The free-radical scavenging activity of compound 3 was determined using the protocol reported by Morelli [45] with slight modifications: 8.65 mg of compound 3 was dissolved in CHCl₃ (1 mL), and an aliquot of this was diluted with CHCl₃ to give a solution of 0.4 mg/2.0 mL of compound 3. This solution was mixed with 2.0 mL of 100 µM DPPH solution prepared by dissolving 2 mg DPPH in 50 mL of 25% aqueous ethanol. Butyl hydroxyl anisole (BHA) and gallic acid solutions were used as positive controls, while 2.0 mL of 25% aqueous ethanol solution of 100 µM DPPH mixed with 2 mL of CHCl3 served as the blank solution. The absorbance at 517 nm of all prepared solutions was determined after 15 min of incubation in the dark against the blank solution.

The ability to scavenge DPPH was expressed as a percentage inhibition (% IP) of the DPPH radical.
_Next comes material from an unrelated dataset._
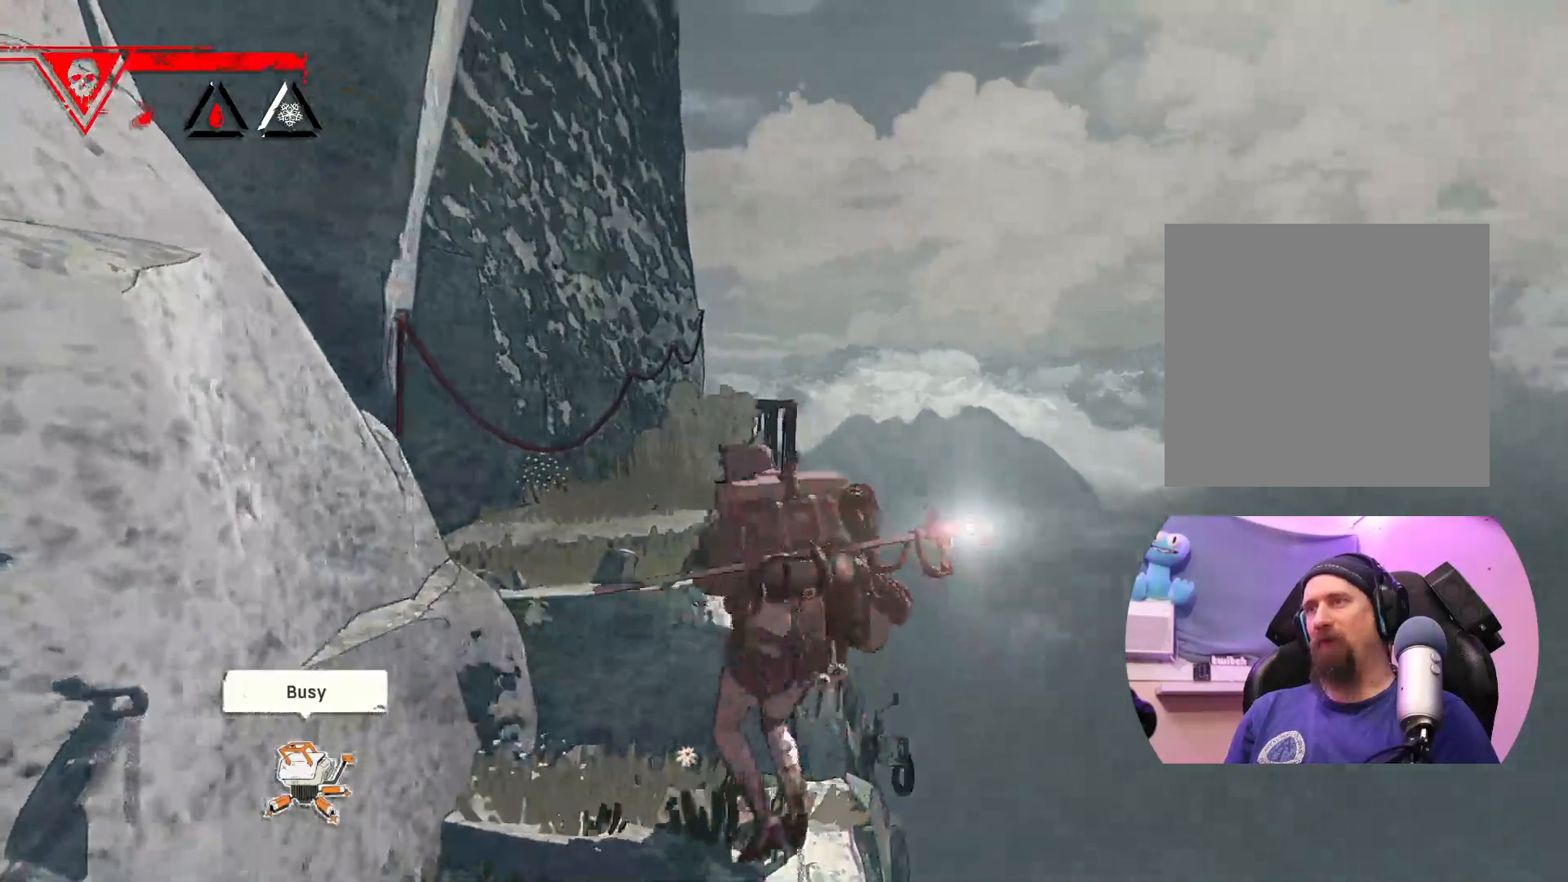
{"buttons": [], "left_stick": "up", "right_stick": "center", "events": [[300, "left_stick", "up"]]}
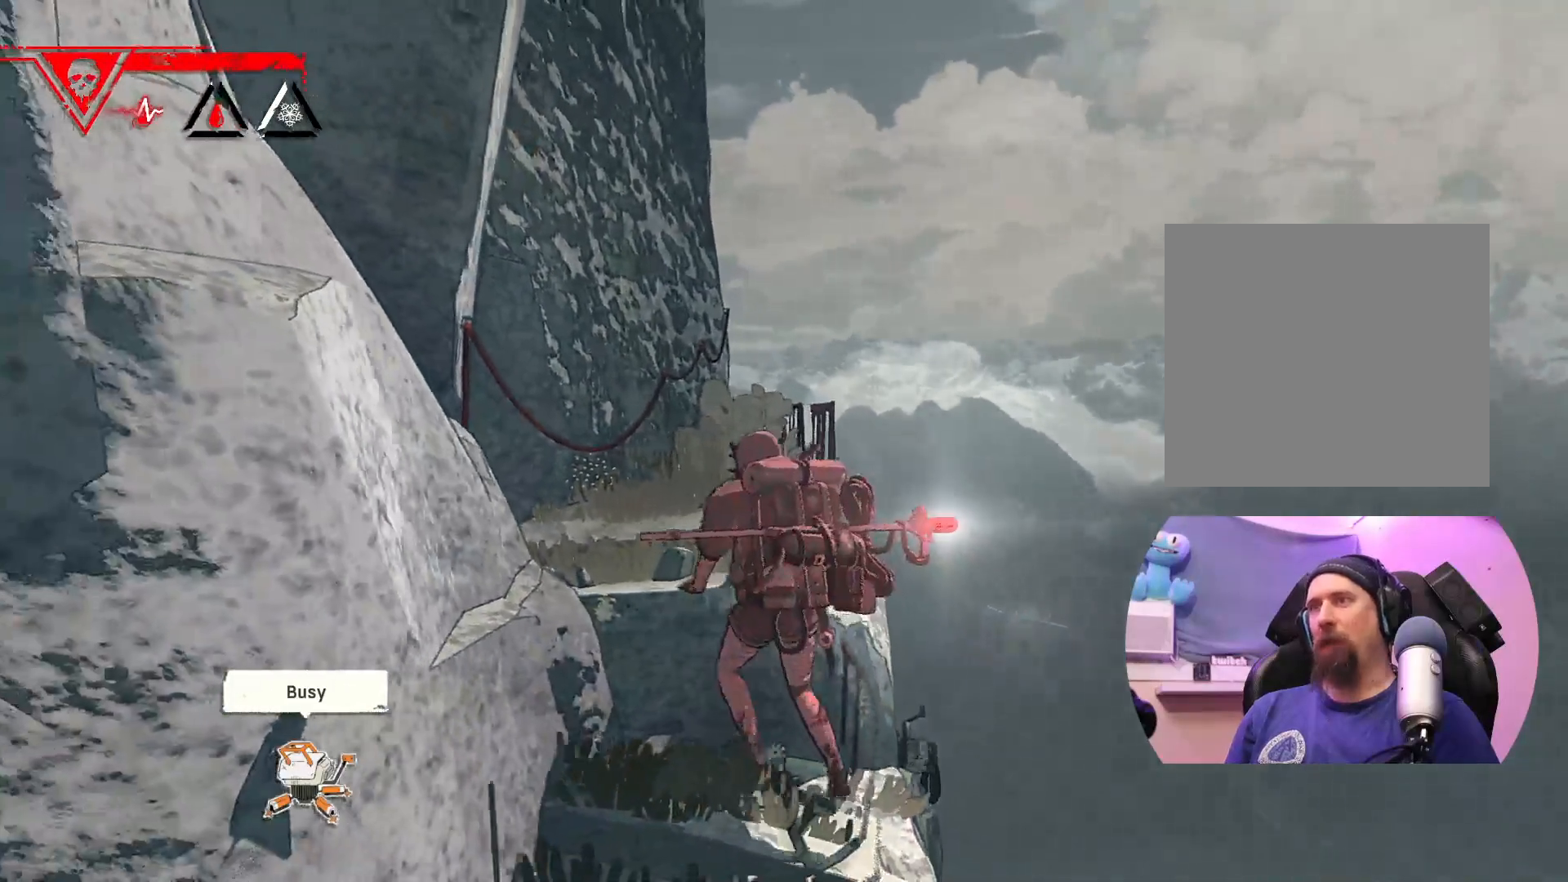
{"buttons": [], "left_stick": "up", "right_stick": "center", "events": []}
Inhibition (%) = [(Absorbance of control – Absorbance of sample)/Absorbance of control] × 100%

4. Conclusions

Previously uninvestigated endemic M. dhofarensis yielded three new compounds (1-3), which are similar to the compounds found in the genus Mayteneus. However, compound 1 is structurally unique. It is a dihydro-β-agarofuran-type sesquiterpene pyridine alkaloid that differs structurally from the vast array of Celastraceous macrocyclic dihydro-β-agarofuran sesquiterpene pyridine alkaloids [48] due to the absence of a pyridine dicarboxylic acid macrocyclic bridge. This is structurally significant for an endemic plant of the genus Mayteneus. Compound 1 lacked kinase-inhibitory activity as hoped for in the original design of this work. It was obtained in the fruit and also detected in the alcohol extracts of the stem. The fruit is toxic to goats, and whenever a goat grazed the fruits, it fell ill with shivering attacks. Compound 3 is a new addition to the secondary metabolites from this genus. It was isolated from the stem and showed radical scavenging activity at a level comparable to gallic acid. This might help the plant to overcome oxidative stress.